Pénurie de médicaments
À ces situations critiques pour la qualité même des soins s’ajoute l’indisponibilité persistante de certains médicaments d’intérêt thérapeutique majeur. L'Agence nationale de sécurité du médicament et des produits de santé (ANSM), qui actualise régulièrement leur liste, vient également d’activer son plan hivernal 2023-2024 afin « d’anticiper et de limiter les tensions sur certains médicaments majeurs de l’hiver (antibiotiques, médicaments contre la fièvre, corticoïdes par voie orale, médicaments contre l’asthme) et ainsi sécuriser leur disponibilité ».
Reste enfin que dans un contexte aussi tendu, il est bien difficile de prédire quelle pourrait être la réponse hospitalière à la survenue d’une nouvelle crise sanitaire…

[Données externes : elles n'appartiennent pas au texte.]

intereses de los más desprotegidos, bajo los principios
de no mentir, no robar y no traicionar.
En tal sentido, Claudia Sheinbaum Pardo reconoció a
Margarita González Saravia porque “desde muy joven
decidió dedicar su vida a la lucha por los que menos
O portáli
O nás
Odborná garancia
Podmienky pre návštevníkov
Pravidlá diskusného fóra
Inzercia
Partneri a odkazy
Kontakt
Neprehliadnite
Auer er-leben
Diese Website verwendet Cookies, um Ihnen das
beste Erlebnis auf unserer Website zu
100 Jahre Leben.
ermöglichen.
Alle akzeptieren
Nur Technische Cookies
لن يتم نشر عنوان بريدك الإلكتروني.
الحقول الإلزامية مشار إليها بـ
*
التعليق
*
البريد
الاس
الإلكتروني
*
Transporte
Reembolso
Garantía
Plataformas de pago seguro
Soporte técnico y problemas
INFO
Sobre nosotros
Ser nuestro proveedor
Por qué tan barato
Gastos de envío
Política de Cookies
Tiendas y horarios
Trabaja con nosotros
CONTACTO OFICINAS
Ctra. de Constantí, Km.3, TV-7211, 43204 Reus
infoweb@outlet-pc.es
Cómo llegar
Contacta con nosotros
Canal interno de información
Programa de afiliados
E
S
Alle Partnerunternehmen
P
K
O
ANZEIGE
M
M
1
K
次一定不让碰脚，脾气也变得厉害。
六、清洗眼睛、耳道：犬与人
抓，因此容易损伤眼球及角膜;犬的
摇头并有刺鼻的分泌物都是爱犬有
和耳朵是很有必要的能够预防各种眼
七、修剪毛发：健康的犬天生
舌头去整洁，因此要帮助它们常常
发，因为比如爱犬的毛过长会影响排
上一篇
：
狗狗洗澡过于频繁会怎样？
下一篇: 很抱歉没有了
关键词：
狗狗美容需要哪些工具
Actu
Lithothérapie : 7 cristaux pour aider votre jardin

L’EPS de Ville-Evrard, résilient face à la crise
Sur les 2 200 équivalents temps plein (ETP) que compte l’établissement public de santé de Ville-Evard à Neuilly-sur-Marne, 160 postes paramédicaux sont vacants, dont 95 postes d’infirmiers (13 % de l’effectif). 20 % de postes médicaux restent également à pourvoir et d’autres professions - assistantes sociales, éducateurs spécialisés, psychologues - commencent à être en tension. « Avant le Covid, nous recevions entre 25 et 50 CV pour un poste de psychologue. Aujourd’hui, nous enregistrons trois ou quatre candidatures. Les fonctions de responsabilité n’intéressent plus et les fonctions subalternes sont peu investies », souligne le Dr Noël Pommepuy, pédopsychiatre et président de la commission médicale d’établissement. Pour la directrice de l’établissement, Cécilia Boisserie, « le phénomène d’usure et de fatigue lié à la crise sanitaire est venu s’ajouter à l’oubli relatif de la psychiatrie par les politiques publiques au cours des décennies précédentes. Par ailleurs, les conditions de vie en Île-de-France ont accéléré les départs en province ». À ce jour, l’établissement peut toutefois s’enorgueillir de n’avoir fermé ni service, ni lit. « En pédopsychiatrie, nous avons refusé d’allonger les délais d’attente en sélectionnant davantage les patients que nous prenons en charge, mais d’autres secteurs sont submergés par les demandes », poursuit le Dr Pommepuy. Pour faire face à cette situation inédite, l’établissement mise sur la formation – avec un budget annuel supérieur à deux millions d’euros -, le tutorat et l’accompagnement des (futurs) professionnels.